• _Problem details_
Copy every text line of the records below word for word, leaving out the pictures.
━━━ Provided data ━━━
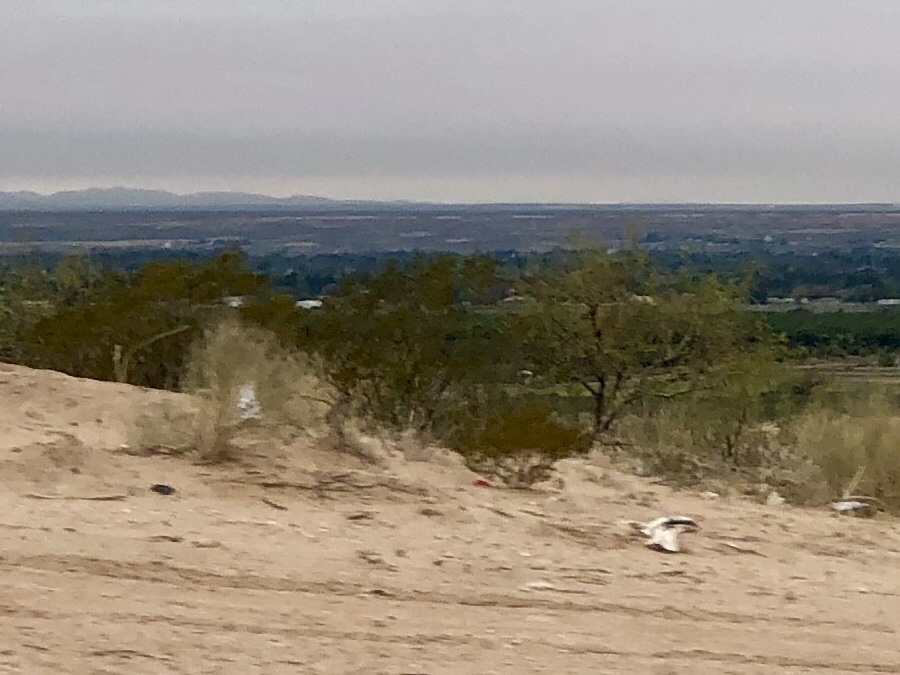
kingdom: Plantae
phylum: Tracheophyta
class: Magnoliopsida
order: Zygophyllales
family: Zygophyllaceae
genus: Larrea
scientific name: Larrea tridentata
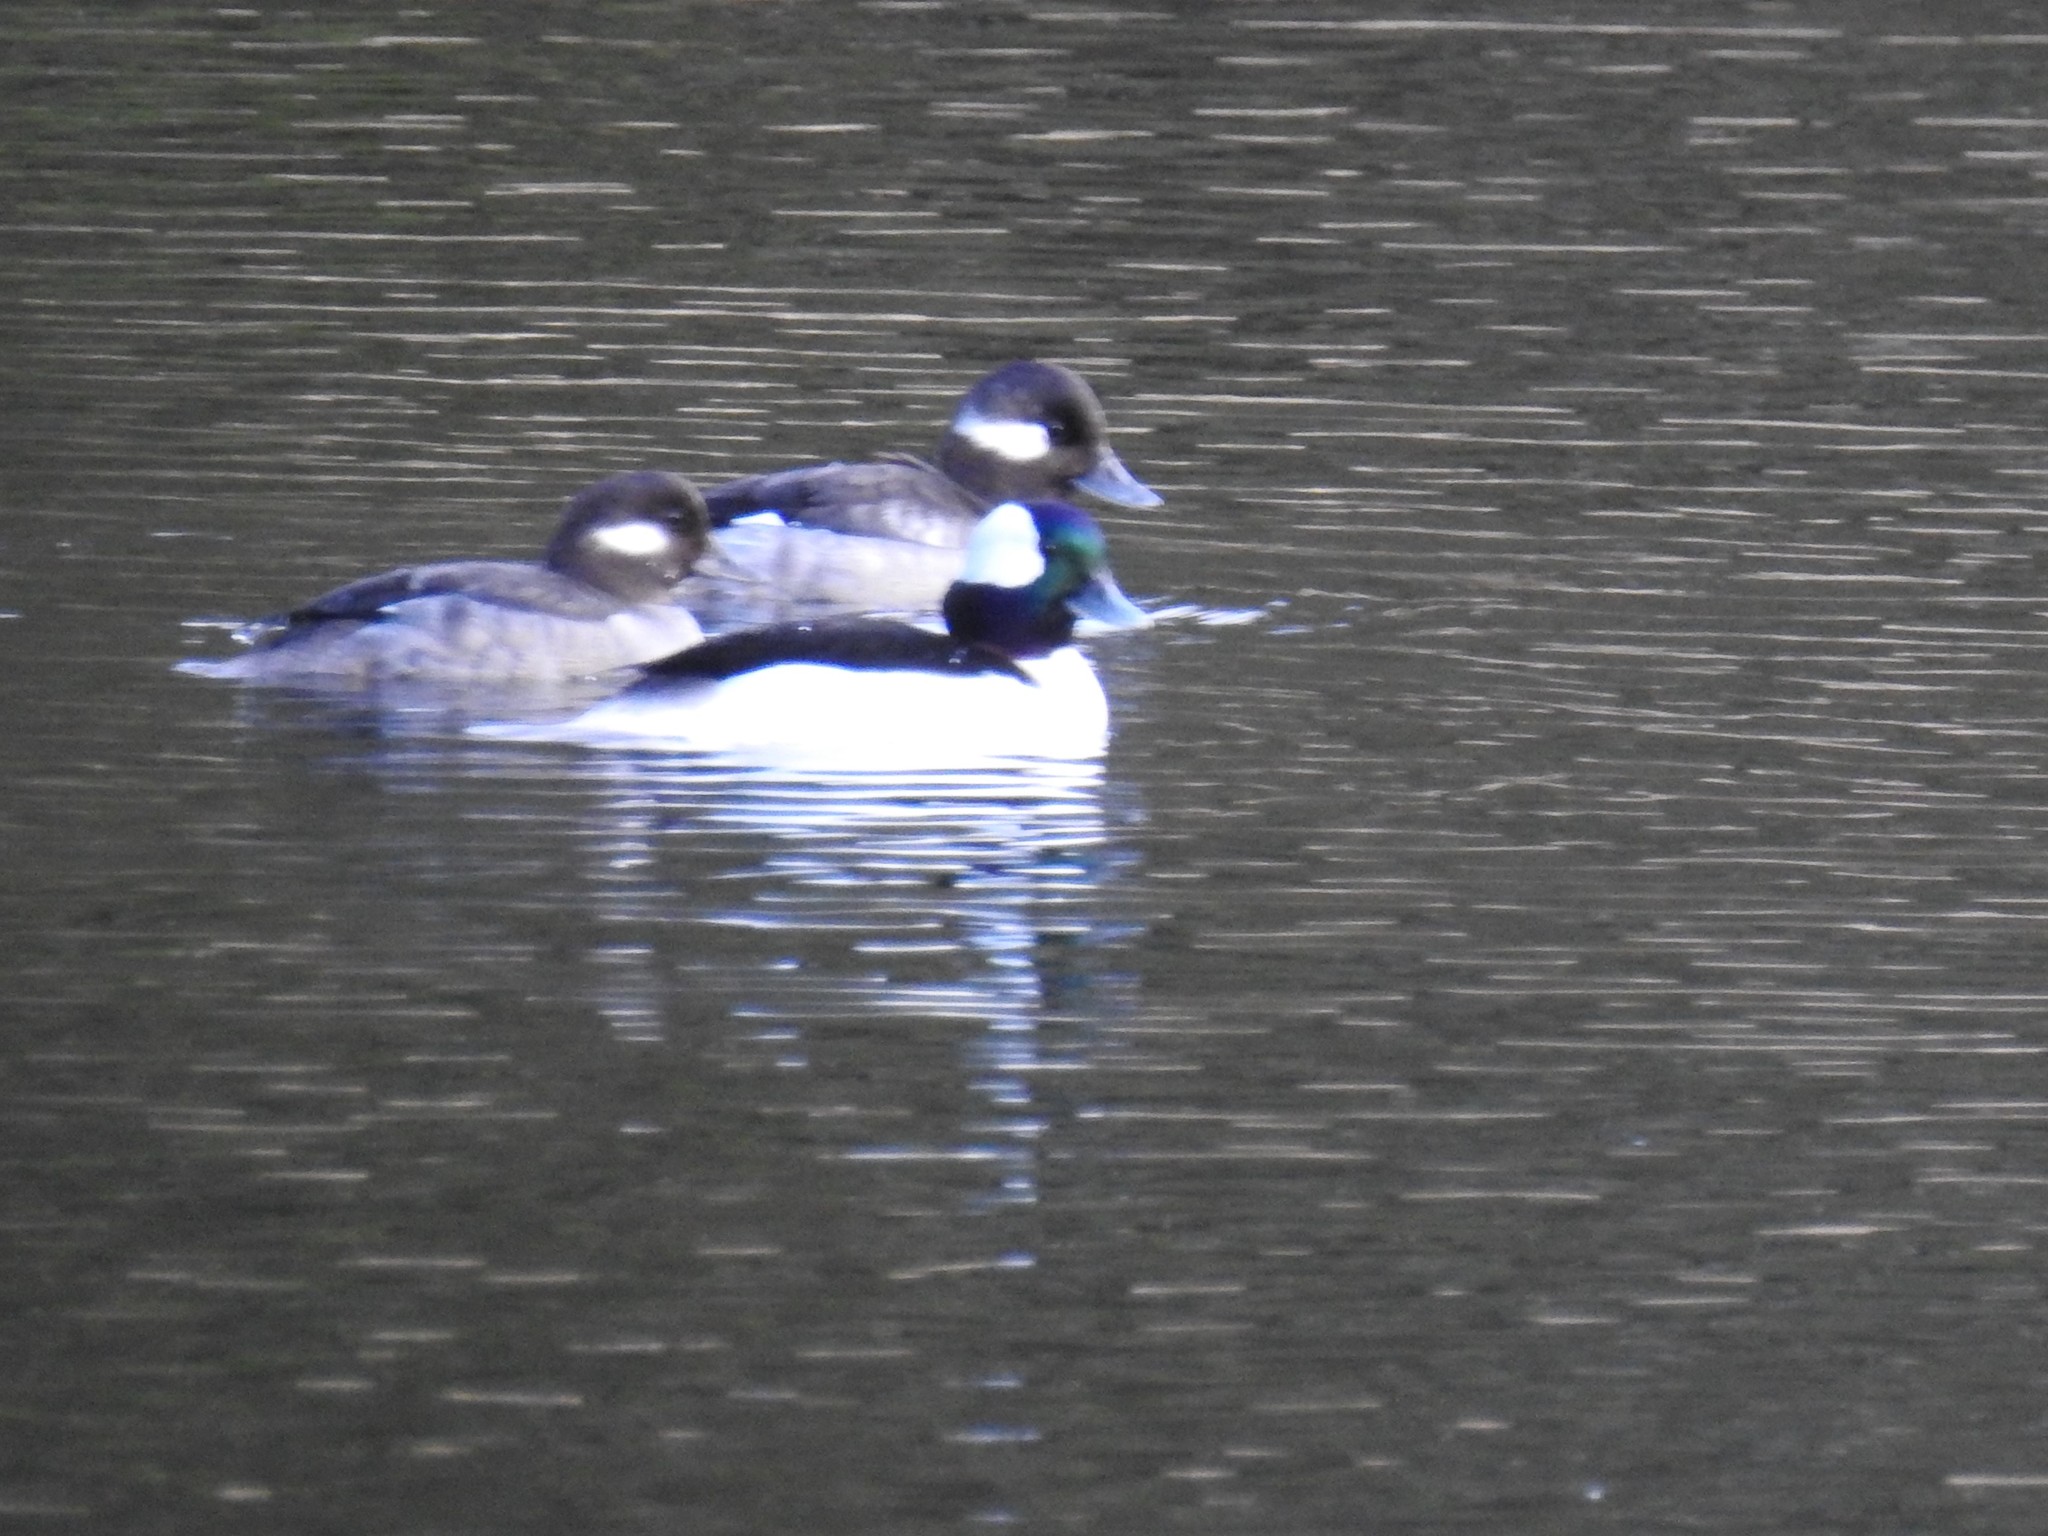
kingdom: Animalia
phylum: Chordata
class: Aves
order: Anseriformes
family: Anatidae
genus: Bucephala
━━━
• _Solution to this problem_
kingdom: Plantae
phylum: Tracheophyta
class: Magnoliopsida
order: Zygophyllales
family: Zygophyllaceae
genus: Larrea
scientific name: Larrea tridentata
kingdom: Animalia
phylum: Chordata
class: Aves
order: Anseriformes
family: Anatidae
genus: Bucephala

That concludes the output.